Before you tell me to ignore the haters, I want to say in my defense that I’m not reacting to the fact that anyone who posts content will get trolled. I’m reacting to the fact that I think a lot of these criticisms are not from trolls. They are from people who didn’t look at this video as an honest moment from someone’s life; in fact, they were denying what they were seeing, as if it was fake. For them, it was something so out of the norm, it needed massive correction. But the poster wasn’t asking for help; she was just telling us something about her life. These comments are from people who can’t accept that what they were seeing is REAL and that absolutely nothing needs to be wrong or messed up in your family for this exact situation to happen.
Hundreds upon hundreds of people reacted with similar stories and supportive words, but I was shocked and fascinated that so many people simply could not accept that this is her life and that so many people either wanted to assign blame, fix the problem, or simply did not believe that this could possibly be a true depiction of the way someone grew up and lives today.
It’s also my life, the way that I grew up, and the battle that I fight every time my phone rings and it’s my mother. And just looking at those comments, this is the lives of so many people, not just in the United States (where learning languages is simply not encouraged, and is actively prevented in many cases), but everywhere.
I felt dejected for around 24 hours after seeing those comments.
Then I felt a surge of energy.

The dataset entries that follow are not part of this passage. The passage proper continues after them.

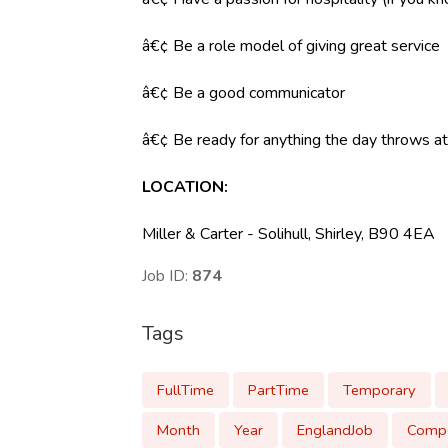
â€¢ Be a role model of giving great service
â€¢ Be a good communicator
â€¢ Be ready for anything the day throws at y
LOCATION
:
Miller & Carter - Solihull, Shirley, B90 4EA
Job ID:
874
Tags
FullTime
PartTime
Temporary
Month
Year
EnglandJob
Compe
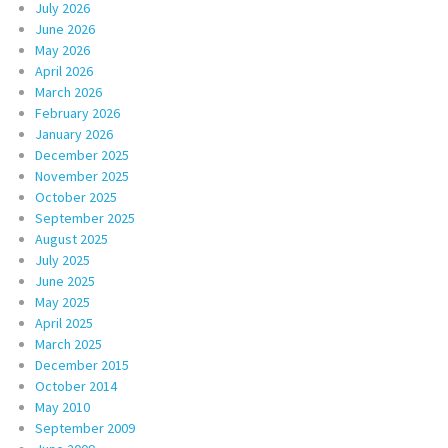
July 2026
June 2026
May 2026
April 2026
March 2026
February 2026
January 2026
December 2025
November 2025
October 2025
September 2025
August 2025
July 2025
June 2025
May 2025
April 2025
March 2025
December 2015
October 2014
May 2010
September 2009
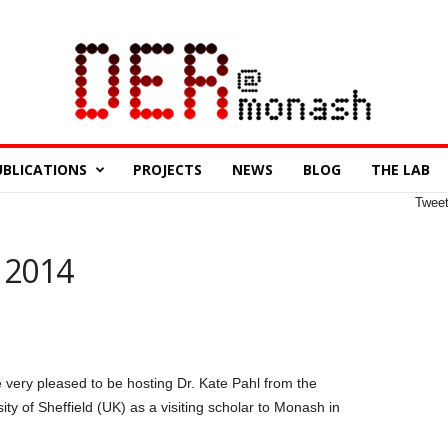
UBLICATIONS
PROJECTS
NEWS
BLOG
THE LAB
Twee
r 2014
 very pleased to be hosting Dr. Kate Pahl from the
ity of Sheffield (UK) as a visiting scholar to Monash in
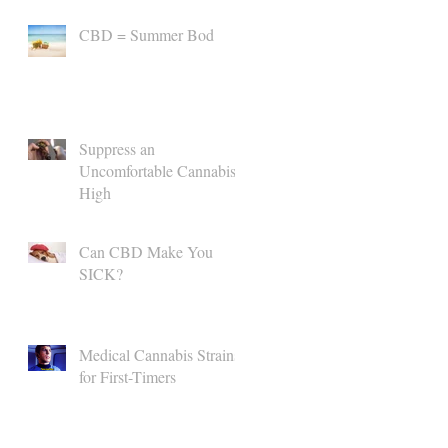
CBD = Summer Bod
Suppress an
Uncomfortable Cannabis
High
Can CBD Make You
SICK?
Medical Cannabis Strains
for First-Timers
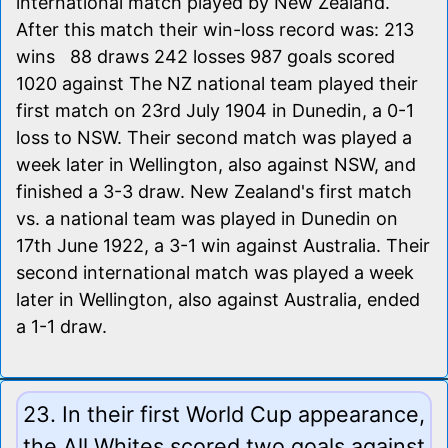
international match played by New Zealand.
After this match their win-loss record was: 213
wins 88 draws 242 losses 987 goals scored
1020 against The NZ national team played their
first match on 23rd July 1904 in Dunedin, a 0-1
loss to NSW. Their second match was played a
week later in Wellington, also against NSW, and
finished a 3-3 draw. New Zealand's first match
vs. a national team was played in Dunedin on
17th June 1922, a 3-1 win against Australia. Their
second international match was played a week
later in Wellington, also against Australia, ended
a 1-1 draw.
23. In their first World Cup appearance,
the All Whites scored two goals against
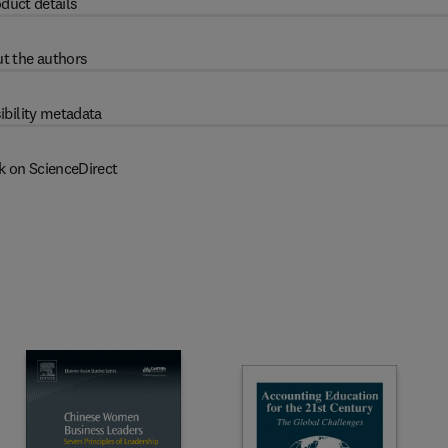
duct details
t the authors
ibility metadata
k on ScienceDirect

I have a newsletter, I am a writer, I have a voice. One thing that those comments told me is that those of us with these complex mixed backgrounds (not just linguistically mixed, but even perhaps class, education, geography, and who knows what other kind of non-monolithic identity) need to be seen. We are here, but we’re clearly not visible enough.
You know what? I really hate being seen. That’s the honest truth. But I feel compelled to get over myself. Our reality isn’t visible enough, if people can watch a video from someone’s life and brazenly announce that what they’ve seen is “impossible.” Maybe I should record a conversation the next time my mother calls! Ha. Just kidding.
But what I absolutely will do is to keep writing. This is something I can do. Instead of blending in, I need to stick out more. It’s a challenge, when you’ve grown up in a society where blending in (to the extent you can!) has its advantages. Am I ready to be told that my reality isn’t real? It won’t feel good, but maybe that’s how I’ll know I’m succeeding.
Hey Maya! Wow, so much to respond to here. First off, I FEEL YOUR PAIN of understanding 90% of what your Mom is saying, and then having a hard time responding sometimes. That's how I am with my wife. She's Mexican and I learned basic Spanish both before and after I met her. We communicate great for the most part, but damn, it's hard to feel so stupid when I'm trying to say what I want to say. 😆 I'm so very interested in your story. I love the name of your newsletter. My wife and I will have mixed race, mixed culture, mixed EVERYTHING children and a part of me is so excited for that but also very nervous. I just hope they can fit in and don't feel too "white" for Mexicans while also not being white enough for Americans. Just crazy. Anyway. I'm subscribing. Thank you!
This touched me, Maya. Thank you.
The world that people see is not in front of their eyes, but behind them. That is why good writers, reporters, storytellers, artists are so important. They make different worlds visible.
That is why those with seemingly “staid” professions like academics, scientists, even politicians—any persons with the power to influence others—need to be good storytellers.